A bit more about your comment as promised.

>> There are whole fields of research devoted to the questions you're raising. As such, it's hard to reply with anything that would do justice to them. This isn't to say your questions aren't important, just that your lack of answers reflects your ignorance more so than that of the researchers. I say this not antagonistically but to suggest that it's important to understand that what you see is not always all there is to say.

Another comment brought up the term "construct validity" and it seems to match my concerns exactly. I am glad there is debate on that.

I study for a PhD in AI and I have similar concerns about research in my field. For instance, in AI, research often claims to have modelled human abilities such as "reasoning", "emotion" or "intuition". I'm personally uncomfortable even with well-established terms like "learning" (as in "machine learning") and "vision" (as in "machine vision")- because we don't really know what it means to "see" or to "learn" in human terms so we shouldn't be hasty to apply that terminology to machines.

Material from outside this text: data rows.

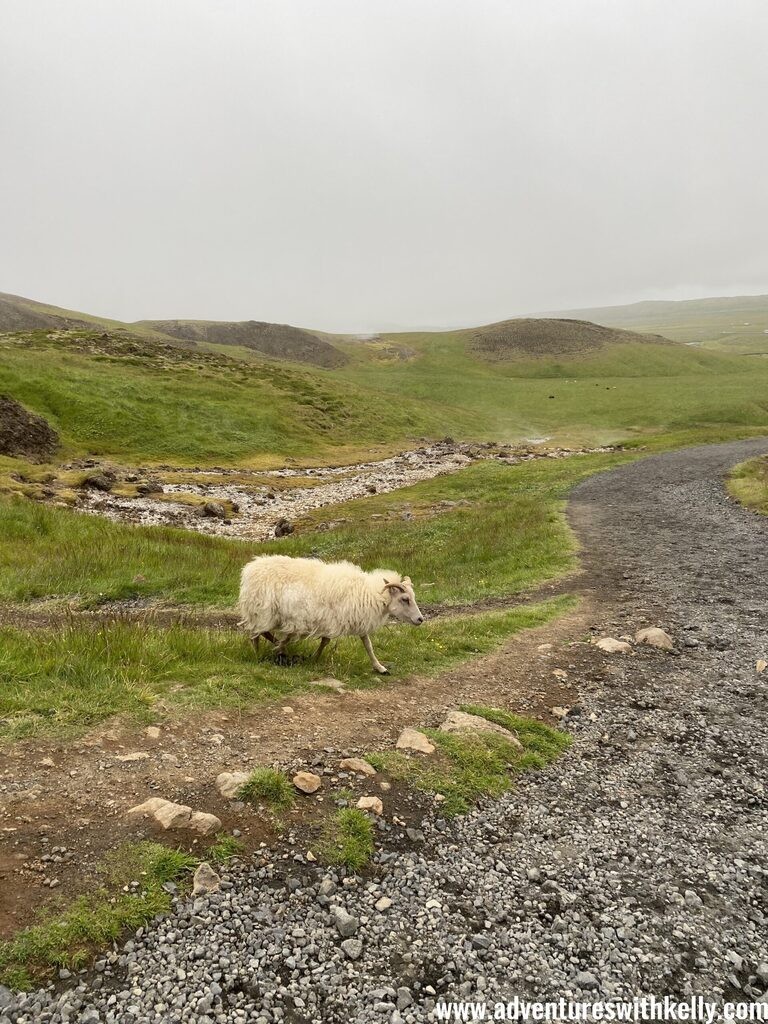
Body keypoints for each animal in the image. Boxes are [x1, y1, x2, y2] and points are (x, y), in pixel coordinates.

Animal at [237, 557, 423, 675]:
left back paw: (280, 647)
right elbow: (326, 641)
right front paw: (314, 658)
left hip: (267, 614)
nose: (420, 619)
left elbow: (368, 645)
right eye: (405, 599)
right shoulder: (332, 619)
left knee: (263, 633)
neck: (369, 593)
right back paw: (261, 653)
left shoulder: (356, 618)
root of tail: (250, 569)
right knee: (256, 634)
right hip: (262, 611)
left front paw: (380, 667)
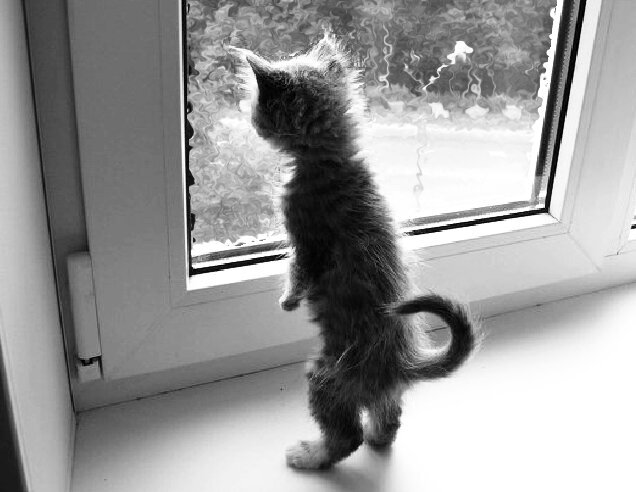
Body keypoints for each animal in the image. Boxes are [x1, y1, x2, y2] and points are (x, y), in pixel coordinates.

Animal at [229, 34, 477, 470]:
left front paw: (288, 301)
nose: (252, 121)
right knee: (388, 417)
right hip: (377, 394)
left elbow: (298, 269)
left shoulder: (306, 236)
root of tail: (400, 363)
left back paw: (309, 455)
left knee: (347, 437)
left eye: (259, 107)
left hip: (327, 376)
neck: (332, 160)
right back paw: (379, 438)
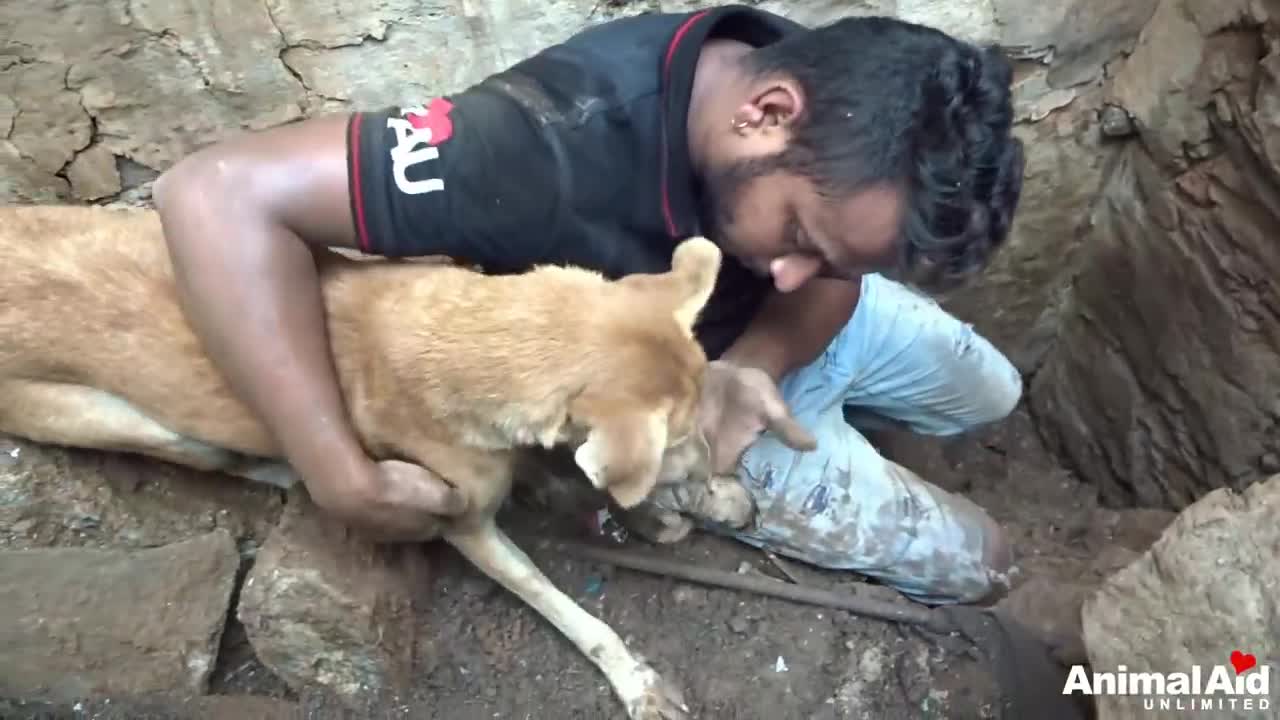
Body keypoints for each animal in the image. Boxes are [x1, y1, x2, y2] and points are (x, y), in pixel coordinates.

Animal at [0, 203, 757, 717]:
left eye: (697, 414)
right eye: (679, 433)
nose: (713, 464)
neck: (470, 333)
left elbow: (580, 473)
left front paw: (686, 506)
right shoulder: (470, 524)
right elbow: (563, 601)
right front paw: (634, 678)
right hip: (127, 422)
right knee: (219, 455)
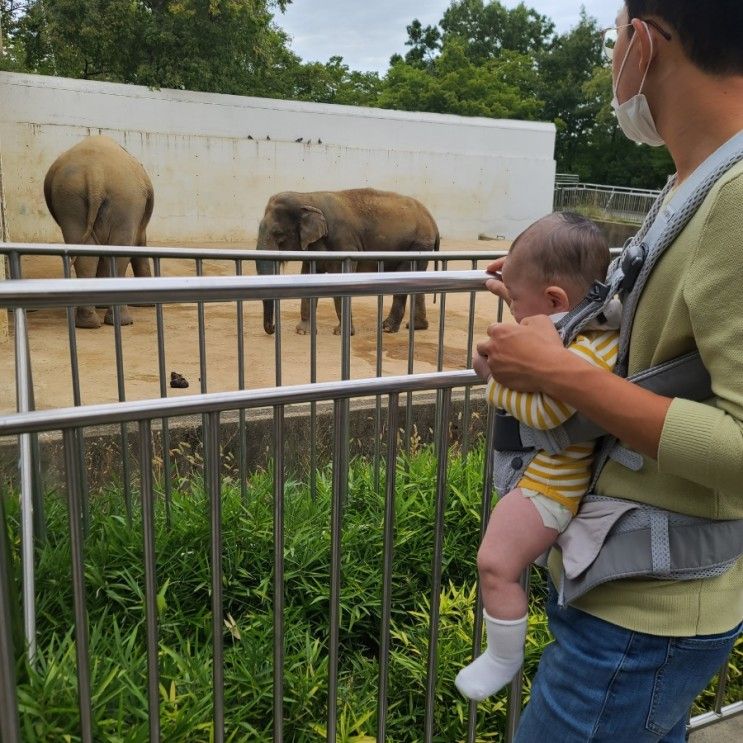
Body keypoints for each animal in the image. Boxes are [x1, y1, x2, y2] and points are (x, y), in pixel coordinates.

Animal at [43, 137, 154, 328]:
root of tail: (95, 174)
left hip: (70, 198)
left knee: (86, 253)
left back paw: (87, 323)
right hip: (126, 199)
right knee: (119, 253)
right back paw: (123, 322)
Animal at [258, 187, 438, 336]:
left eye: (278, 234)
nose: (274, 327)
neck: (307, 197)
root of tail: (433, 221)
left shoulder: (343, 242)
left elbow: (339, 276)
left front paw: (342, 333)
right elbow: (308, 276)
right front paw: (303, 332)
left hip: (417, 245)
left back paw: (387, 328)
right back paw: (416, 327)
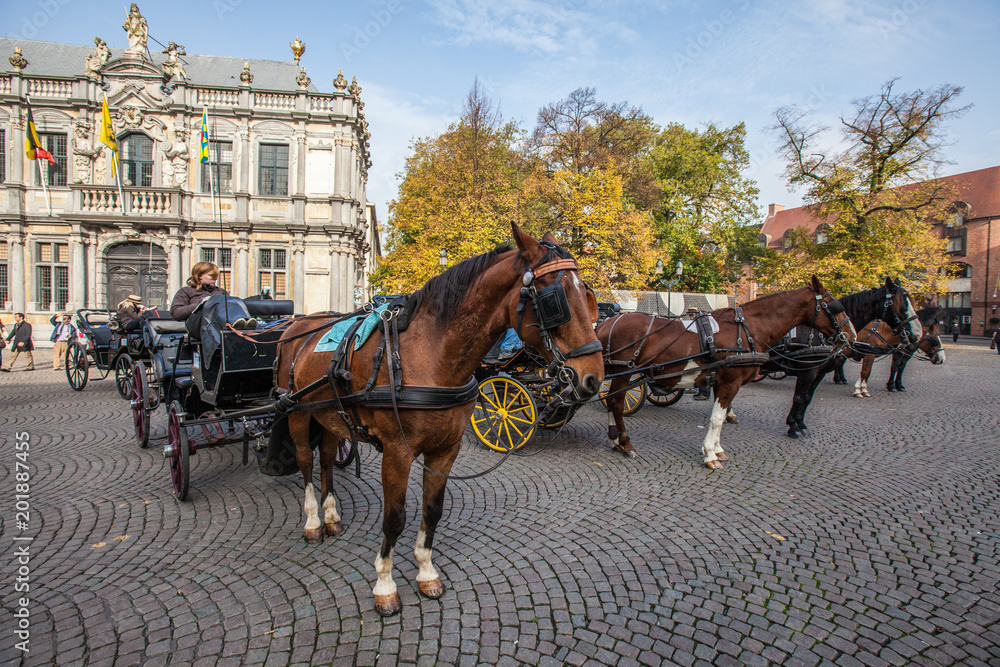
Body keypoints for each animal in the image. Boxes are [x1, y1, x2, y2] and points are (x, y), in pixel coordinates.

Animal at [272, 223, 600, 616]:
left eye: (588, 294)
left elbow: (432, 510)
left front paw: (426, 572)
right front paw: (385, 585)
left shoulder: (446, 449)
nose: (594, 378)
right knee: (306, 461)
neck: (431, 354)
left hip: (330, 415)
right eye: (556, 300)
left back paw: (332, 516)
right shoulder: (396, 453)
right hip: (297, 413)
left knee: (325, 460)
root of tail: (297, 324)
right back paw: (312, 522)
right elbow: (395, 517)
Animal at [596, 276, 856, 470]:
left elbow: (720, 417)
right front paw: (710, 454)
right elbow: (717, 418)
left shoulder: (725, 383)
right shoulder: (730, 381)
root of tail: (606, 323)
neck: (748, 329)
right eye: (835, 306)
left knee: (611, 400)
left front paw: (718, 449)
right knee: (616, 402)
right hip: (623, 371)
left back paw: (616, 440)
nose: (851, 337)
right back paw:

This tendency has been criticised from the early days of the field but we seem to have regressed in recent years, with the success of machine learning for object classification in images and speech processing taking the field by storm and leaving no room for careful study anymore, it seems. But that's a conversation for another thread.

In AI, I'm worried that calling what algorithms do "attention" or "learning to learn" etc, gives a false impression to people outside the field about the progress of the field, and, in the end, about what we know and what we don't know. This is certainly not advancing the science.

I think the same about psychology and studies like the ones we're discussing here. If psychologists are happy measuring the correlations of the answers in their questionnaires, and they call the quantities measured in this way with names like "agreeableness" and "sensitivity"- doesn't that just give the entirely wrong impression to people outside the field who have a very different concept of what "agreeableness" etc means?

I say that this is "not advancing the science". You could argue that the science is doing fine, thank you, even if lay people don't get it. But, if the way the science is carried out creates confusion and influences real behaviour and decisions, as studies like the ones discussed above have the potential to do- is that really a beneficial outcome of research?

To put it plainly: as a researcher I don't aspire to create confusion, but to bring clarity in subjects that are hard to understand. Isn't that the whole point?

>> In the end, questions of sex differences in behavior are about sex differences in behavior. And that's what this research addresses.

I understand this. But, my concern here is that asking people "what do you think about sex differences in behaviour" is likely to return results tained by ungodly amounts of cultural bias that would be impossible to disentangle from any other results. How is this addressed in such studies? How do you account for people answering questions about sex differences in behaviour based on what they are used to think about sex differences in behaviour, rather than what they actually observe?

P.S. Hey, your answer does do justice to my questions. Thanks for your patience, again.